Data items:
──────────────────────────────

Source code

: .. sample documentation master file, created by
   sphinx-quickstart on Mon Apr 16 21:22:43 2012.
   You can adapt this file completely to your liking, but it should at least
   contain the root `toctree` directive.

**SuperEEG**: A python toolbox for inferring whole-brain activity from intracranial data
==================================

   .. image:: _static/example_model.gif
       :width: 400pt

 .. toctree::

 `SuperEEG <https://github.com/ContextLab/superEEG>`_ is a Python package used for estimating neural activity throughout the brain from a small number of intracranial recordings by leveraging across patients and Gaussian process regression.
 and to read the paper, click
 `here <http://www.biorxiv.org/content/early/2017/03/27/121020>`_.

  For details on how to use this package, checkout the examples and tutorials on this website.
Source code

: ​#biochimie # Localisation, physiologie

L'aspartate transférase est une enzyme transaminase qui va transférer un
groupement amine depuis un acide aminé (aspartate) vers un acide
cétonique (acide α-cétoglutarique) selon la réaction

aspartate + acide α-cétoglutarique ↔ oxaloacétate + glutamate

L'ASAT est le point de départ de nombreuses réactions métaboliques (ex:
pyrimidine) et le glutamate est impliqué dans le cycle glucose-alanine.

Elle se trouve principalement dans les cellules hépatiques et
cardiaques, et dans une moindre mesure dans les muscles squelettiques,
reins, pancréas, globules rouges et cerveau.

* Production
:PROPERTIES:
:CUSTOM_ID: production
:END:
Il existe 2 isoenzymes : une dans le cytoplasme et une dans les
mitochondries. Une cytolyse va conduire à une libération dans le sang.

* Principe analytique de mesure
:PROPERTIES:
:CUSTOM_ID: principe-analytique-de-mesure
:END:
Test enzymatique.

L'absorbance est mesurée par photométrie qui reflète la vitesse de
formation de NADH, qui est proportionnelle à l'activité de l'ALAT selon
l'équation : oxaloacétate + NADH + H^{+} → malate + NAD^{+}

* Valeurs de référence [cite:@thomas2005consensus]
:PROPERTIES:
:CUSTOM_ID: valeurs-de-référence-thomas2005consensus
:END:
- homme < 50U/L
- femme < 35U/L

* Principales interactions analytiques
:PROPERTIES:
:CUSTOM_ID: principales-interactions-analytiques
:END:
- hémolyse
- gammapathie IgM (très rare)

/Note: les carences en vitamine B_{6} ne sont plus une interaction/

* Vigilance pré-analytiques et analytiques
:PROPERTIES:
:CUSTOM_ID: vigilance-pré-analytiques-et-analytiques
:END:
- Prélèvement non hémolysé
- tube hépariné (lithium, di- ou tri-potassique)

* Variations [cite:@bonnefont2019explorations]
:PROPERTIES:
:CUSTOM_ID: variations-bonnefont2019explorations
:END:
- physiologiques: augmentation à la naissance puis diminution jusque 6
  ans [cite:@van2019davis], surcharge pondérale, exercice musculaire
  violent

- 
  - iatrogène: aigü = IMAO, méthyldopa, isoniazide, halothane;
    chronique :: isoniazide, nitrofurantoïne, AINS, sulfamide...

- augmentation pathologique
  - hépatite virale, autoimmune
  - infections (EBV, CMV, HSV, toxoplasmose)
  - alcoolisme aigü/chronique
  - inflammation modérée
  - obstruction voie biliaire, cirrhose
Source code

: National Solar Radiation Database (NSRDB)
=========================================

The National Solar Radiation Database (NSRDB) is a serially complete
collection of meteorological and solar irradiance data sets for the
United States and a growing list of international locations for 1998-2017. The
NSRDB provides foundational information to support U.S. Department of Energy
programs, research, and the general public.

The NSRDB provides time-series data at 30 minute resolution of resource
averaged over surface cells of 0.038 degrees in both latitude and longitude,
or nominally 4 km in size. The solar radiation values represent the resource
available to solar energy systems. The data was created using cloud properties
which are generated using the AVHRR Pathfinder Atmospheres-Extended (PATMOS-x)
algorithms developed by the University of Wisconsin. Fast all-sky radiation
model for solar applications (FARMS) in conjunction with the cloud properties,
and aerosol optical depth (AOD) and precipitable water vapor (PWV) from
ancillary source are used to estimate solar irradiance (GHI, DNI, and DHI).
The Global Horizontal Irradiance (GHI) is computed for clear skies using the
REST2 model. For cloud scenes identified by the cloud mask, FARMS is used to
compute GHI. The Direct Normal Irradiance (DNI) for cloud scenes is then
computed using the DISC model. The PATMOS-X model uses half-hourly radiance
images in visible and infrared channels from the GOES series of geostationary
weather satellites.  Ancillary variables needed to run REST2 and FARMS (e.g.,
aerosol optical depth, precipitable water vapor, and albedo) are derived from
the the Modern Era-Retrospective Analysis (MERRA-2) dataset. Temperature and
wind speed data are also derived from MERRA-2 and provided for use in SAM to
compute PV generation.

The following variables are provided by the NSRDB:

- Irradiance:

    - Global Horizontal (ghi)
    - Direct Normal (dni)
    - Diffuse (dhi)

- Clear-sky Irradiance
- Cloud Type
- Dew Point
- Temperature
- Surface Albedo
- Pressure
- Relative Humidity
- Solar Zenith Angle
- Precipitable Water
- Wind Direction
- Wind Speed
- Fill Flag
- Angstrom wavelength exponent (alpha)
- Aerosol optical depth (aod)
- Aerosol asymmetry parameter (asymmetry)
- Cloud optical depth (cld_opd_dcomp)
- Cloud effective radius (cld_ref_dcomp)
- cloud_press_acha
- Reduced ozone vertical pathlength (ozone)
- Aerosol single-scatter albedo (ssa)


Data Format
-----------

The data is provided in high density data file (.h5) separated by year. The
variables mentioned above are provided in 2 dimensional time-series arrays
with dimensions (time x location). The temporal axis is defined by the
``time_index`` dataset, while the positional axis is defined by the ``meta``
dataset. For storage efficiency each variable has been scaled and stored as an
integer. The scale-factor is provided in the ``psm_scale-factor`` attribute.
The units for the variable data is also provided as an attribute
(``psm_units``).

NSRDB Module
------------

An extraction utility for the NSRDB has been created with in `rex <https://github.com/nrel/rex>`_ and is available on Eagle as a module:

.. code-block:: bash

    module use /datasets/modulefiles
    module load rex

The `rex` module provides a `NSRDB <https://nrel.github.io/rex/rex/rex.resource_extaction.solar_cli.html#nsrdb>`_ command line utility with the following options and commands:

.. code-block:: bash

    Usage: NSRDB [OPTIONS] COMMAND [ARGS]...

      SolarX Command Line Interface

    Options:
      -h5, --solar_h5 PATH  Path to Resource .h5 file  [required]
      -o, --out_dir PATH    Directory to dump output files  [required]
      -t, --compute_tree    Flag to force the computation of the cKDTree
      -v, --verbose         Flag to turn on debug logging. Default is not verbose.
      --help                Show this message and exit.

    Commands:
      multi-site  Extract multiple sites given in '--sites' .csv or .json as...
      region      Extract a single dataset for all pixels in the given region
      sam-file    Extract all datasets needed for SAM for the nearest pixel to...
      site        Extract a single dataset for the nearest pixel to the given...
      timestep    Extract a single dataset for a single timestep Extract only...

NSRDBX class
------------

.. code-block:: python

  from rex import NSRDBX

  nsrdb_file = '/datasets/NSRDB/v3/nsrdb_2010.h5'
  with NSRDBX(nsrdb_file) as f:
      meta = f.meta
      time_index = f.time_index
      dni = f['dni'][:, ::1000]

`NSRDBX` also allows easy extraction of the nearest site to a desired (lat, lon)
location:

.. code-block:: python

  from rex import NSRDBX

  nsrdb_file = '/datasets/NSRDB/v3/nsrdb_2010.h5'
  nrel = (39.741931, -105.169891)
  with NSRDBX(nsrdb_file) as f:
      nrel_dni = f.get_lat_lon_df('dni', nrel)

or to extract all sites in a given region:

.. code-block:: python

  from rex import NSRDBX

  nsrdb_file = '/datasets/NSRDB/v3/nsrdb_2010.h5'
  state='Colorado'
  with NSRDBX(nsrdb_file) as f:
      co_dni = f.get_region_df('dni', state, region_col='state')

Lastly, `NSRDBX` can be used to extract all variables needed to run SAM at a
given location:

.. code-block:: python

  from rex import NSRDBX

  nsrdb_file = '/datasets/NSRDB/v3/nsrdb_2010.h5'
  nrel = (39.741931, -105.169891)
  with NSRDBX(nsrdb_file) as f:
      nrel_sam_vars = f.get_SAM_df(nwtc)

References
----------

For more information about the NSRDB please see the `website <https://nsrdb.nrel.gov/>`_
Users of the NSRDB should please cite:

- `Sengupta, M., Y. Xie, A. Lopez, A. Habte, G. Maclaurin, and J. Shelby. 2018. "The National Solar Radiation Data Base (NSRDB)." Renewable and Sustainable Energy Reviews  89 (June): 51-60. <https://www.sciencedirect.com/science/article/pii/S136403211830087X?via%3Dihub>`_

──────────────────────────────

The lines of the data, from the first through the one containing "aspartate + acide", are to be transcribed exactly.

Source code

: .. sample documentation master file, created by
   sphinx-quickstart on Mon Apr 16 21:22:43 2012.
   You can adapt this file completely to your liking, but it should at least
   contain the root `toctree` directive.

**SuperEEG**: A python toolbox for inferring whole-brain activity from intracranial data
==================================

   .. image:: _static/example_model.gif
       :width: 400pt

 .. toctree::

 `SuperEEG <https://github.com/ContextLab/superEEG>`_ is a Python package used for estimating neural activity throughout the brain from a small number of intracranial recordings by leveraging across patients and Gaussian process regression.
 and to read the paper, click
 `here <http://www.biorxiv.org/content/early/2017/03/27/121020>`_.

  For details on how to use this package, checkout the examples and tutorials on this website.
Source code

: ​#biochimie # Localisation, physiologie

L'aspartate transférase est une enzyme transaminase qui va transférer un
groupement amine depuis un acide aminé (aspartate) vers un acide
cétonique (acide α-cétoglutarique) selon la réaction

aspartate + acide α-cétoglutarique ↔ oxaloacétate + glutamate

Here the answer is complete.